Under the leadership of L.J. Carusone and Mark Levine, the Marriage Equality California Chapter was created. On February 14, 2000, at a protest in Beverly Hills, Marriage Equality California became one of the first marriage-equality organizations in the country to organize a "mass-marriage protest" at a city clerk's offices on Valentine's Day, a tradition that has continued every February and spread throughout the 58 counties of California and to New York City. Levine writes he:

promised the police and court officials that we would not be violent in any way. And court officials, in turn, graciously agreed to waive the marriage license fee, since we all knew they would reject our attempts to get married. I remember it was a beautiful day, and a joyful one: We all smiled ear-to-ear knowing we were attempting something that was then impossible but which every one of us thought would eventually become possible.

Marriage Equality California was entirely volunteer driven with no paid staff, and educated Californians through rallies & demonstrations, educational programs, outreach, and media representation.

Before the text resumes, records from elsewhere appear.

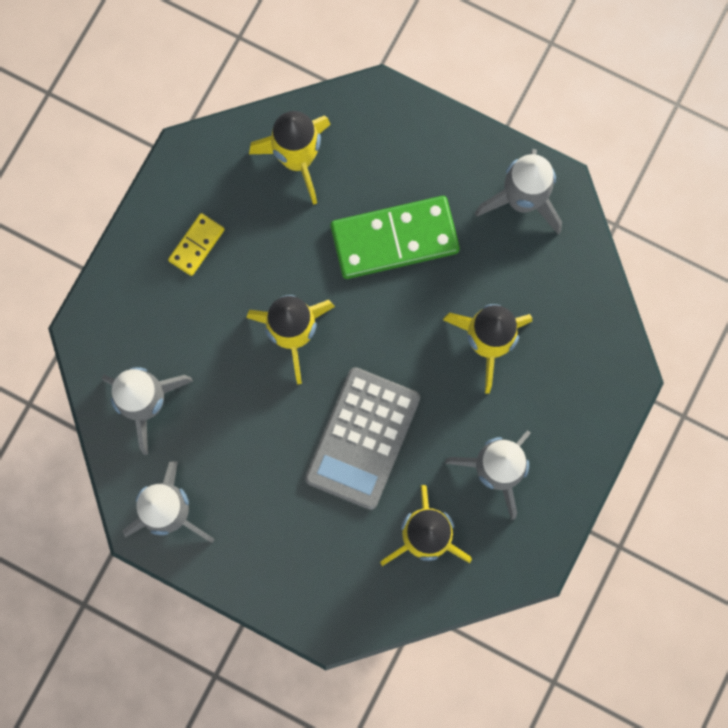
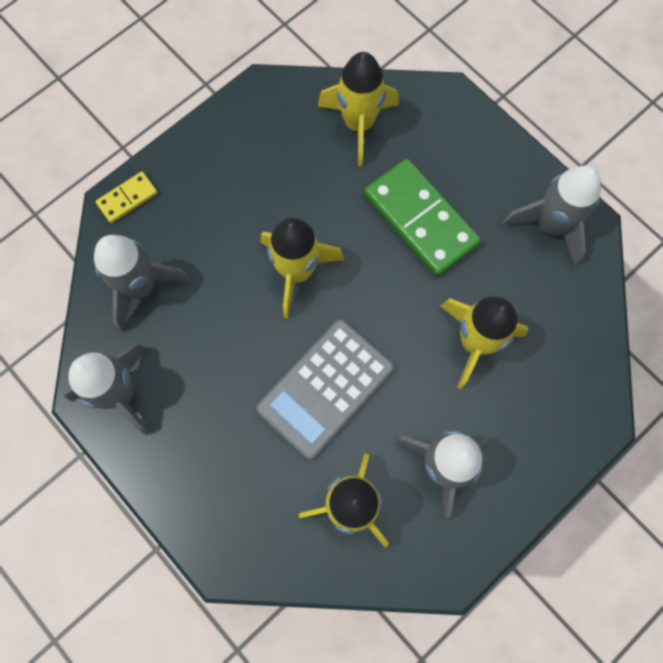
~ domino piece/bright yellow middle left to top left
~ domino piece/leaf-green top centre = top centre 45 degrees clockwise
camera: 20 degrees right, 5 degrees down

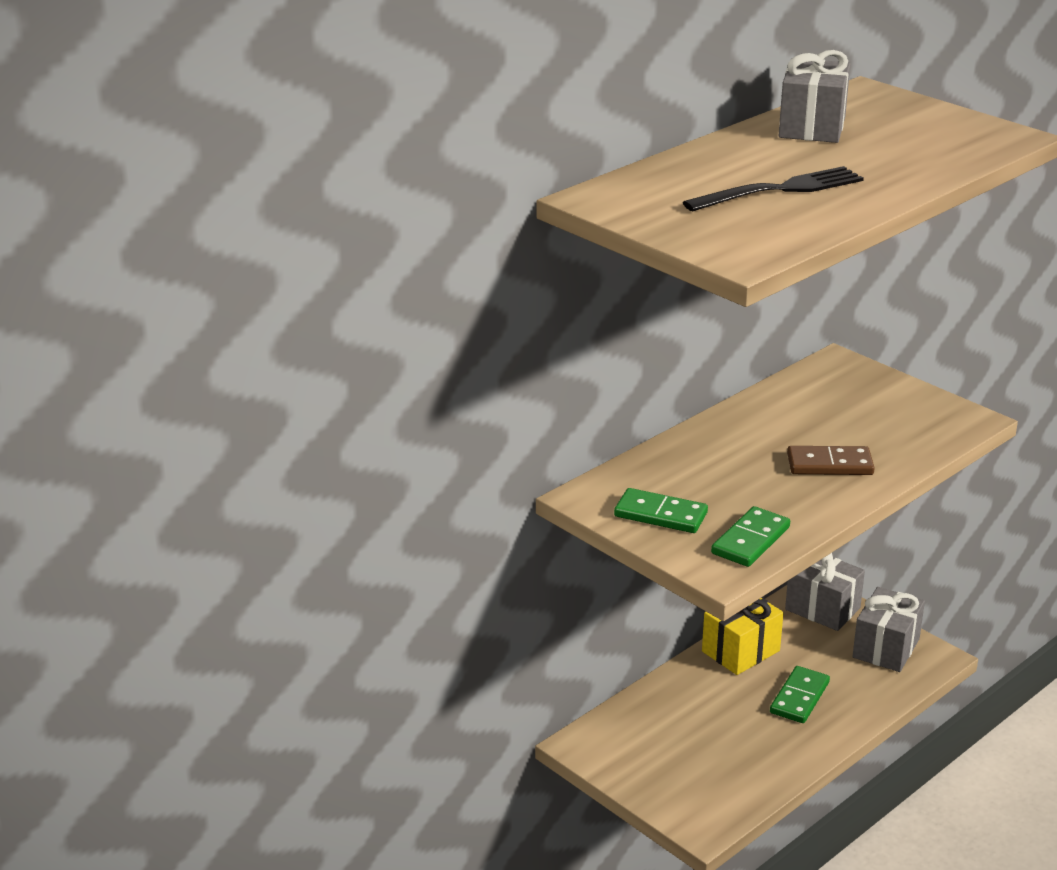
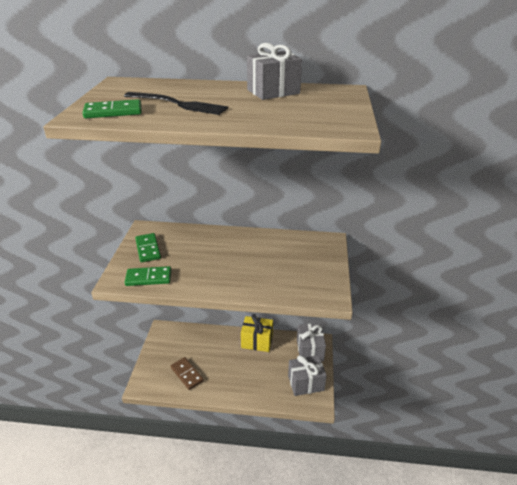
~ domino piece/leaf-green (3rd from left in the first image) bottom right to domino piece/leaf-green (1st from left) top left
~ domino piece/dark brown middle right to bottom centre
camera: 50 degrees right, 5 degrees up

From 1999 to 2002, Marriage Equality California was the primary advocate for marriage equality in California, and was an advocate for California Assembly bill 1338, California's first civil-unions bill and the second civil-unions bill in the nation after Vermont's. Introduced February 23, 2001, AB 1338 was the first law in the United States that would have given full state and federal marriage rights to gay and lesbian couples. (Vermont gave only state rights.) The original version of AB 1338 providing the option for same sex-couples in California to enter into a civil union after the original legislation, co-drafted by co-founder Mark Levine was withdrawn, according to him, for being too "pro-equality" for gay people.